El tiempo de Adviento es tiempo de especial intervención del Espíritu Santo. Mediante el Adviento la Iglesia nos propone pensar, meditar y asumir de forma comprometida el Acontecimiento: la Segunda Persona de Dios se hace uno más de nosotros en la humildad de Belén. De esta realidad debieran surgir dos acontecimientos en cada uno de nosotros: la conversión, esto es, asumir que realmente somos cristianos, seguidores de Jesucristo; y, la evangelización, a la que estamos todos llamados por el bautismo. Conversión y evangelización se unen en “Dar Testimonio”.
¿Pero qué significa dar testimonio? Yo lo resumo de la siguiente manera: que Dios ha plantado su tienda entre nosotros con su nacimiento en Belén de Judá. En eso consiste –resumidamente- toda la actividad de la Iglesia.
Deberíamos intentar realizar esto en nuestros pequeños-grandes mundos personales, familiares, laborales, sociales; mediante nuestras acciones diarias, haciéndolo todo con amor y por amor: si hablamos que sea con y por amor, si corregimos que sea con y por amor, sin enseñamos que sea con y por amor, si callamos que sea con y por amor. Hacer todo a imitación de Jesucristo, con y por amor. Porque la verdad cristiana se testifica por su potencia para configurar y ofrecer el don de uno mismo, en su misterio y en su dolor -como Jesús, de Belén a la Cruz-; en coherencia, sencillez, alegría y valentía. Y llevar así el nombre de Jesucristo.
En esta Misión se insertan los llamados nuevos movimientos llevados por el Espíritu Santo. En su primera carta a los tesalonicenses san Pablo exhorta a que “no extingáis los carismas” (1Tes5,19). Esta frase de san Pablo sigue siendo actual. Mediante los nuevos carismas que se están propagando por toda la tierra, una vez más el Espíritu Santo interviene activamente en la Historia de la Iglesia y de la Humanidad.

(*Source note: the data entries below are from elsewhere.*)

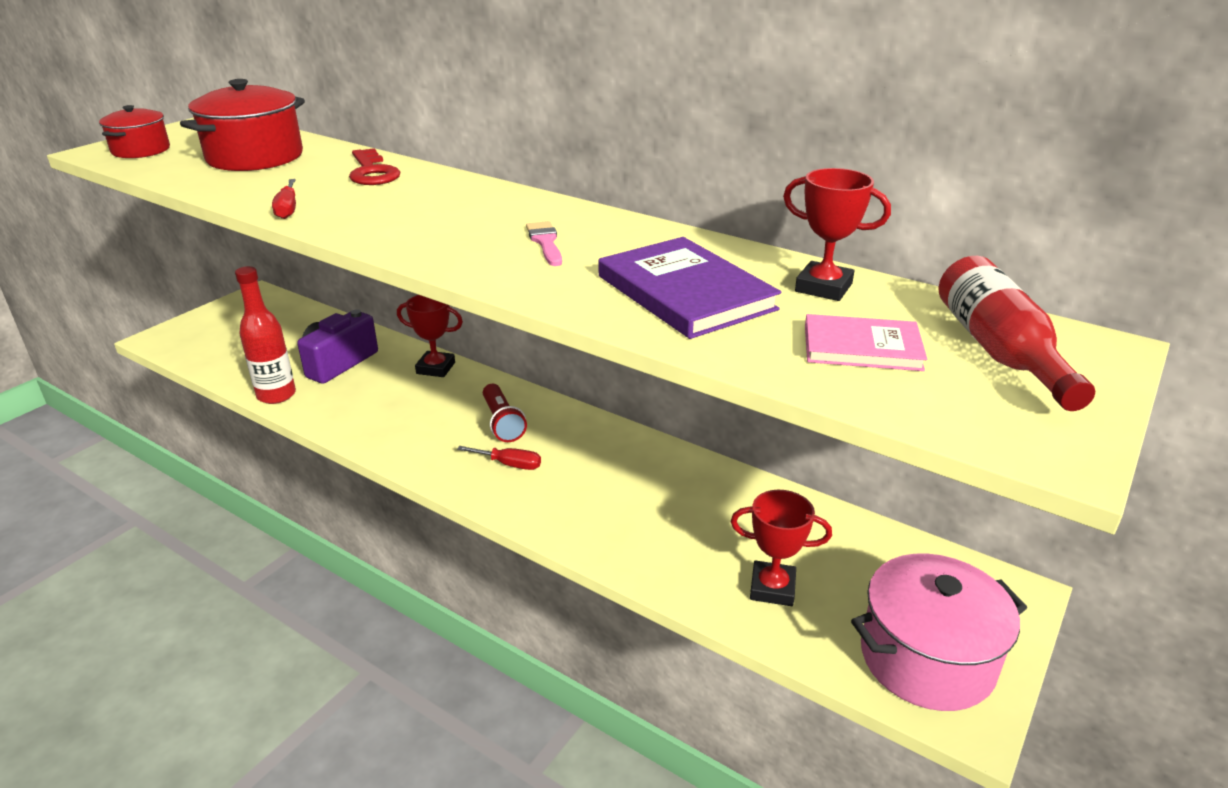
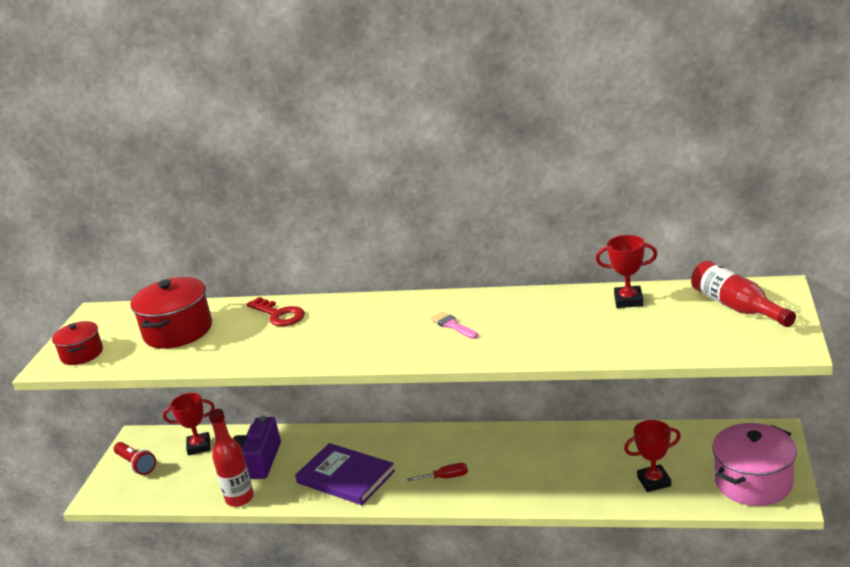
camera: 20 degrees left, 5 degrees down
red screwdriver [272,179,296,219] -> none
red trophy [397,295,463,377] -> red trophy moved to [163,393,215,455]
red flashlight [483,384,527,442] -> red flashlight moved to [114,442,156,475]
purple book [599,237,781,339] -> purple book moved to [295,443,395,505]
pink book [805,314,927,371] -> none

Los laicos quedan, así, colocados en el corazón del mundo –llamados especialmente a imitar a Jesucristo en Belén, hecho corazón del mundo- a fin de que el resplandor de la Verdad siga llegando a todos los hombres.
Ante una sociedad que huye alocadamente de Dios, esta misión sólo es posible –como diría Juan Pablo II- si los fieles laicos saben superar en sí mismos la fractura entre el Evangelio y la vida, recomponiendo en su cotidiana actividad en la familia, en el trabajo y en la sociedad; la unidad de vida que encuentra en el Evangelio inspiración y fuerza para realizarse con plenitud (exhort. apost. Christifideles laici, n. 34) en fidelidad al sucesor de Pedro, a la Doctrina y al Magisterio.
Por lo tanto conversión y evangelización van unidas y son inseparables. Y esta Misión, si bien es difícil, no es imposible porque contamos con la ayuda del Espíritu Santo. Es así como la Iglesia Católica seguirá teniendo la fuerza y valentía suficientes para salir al mundo y dar testimonio con todas las consecuencias.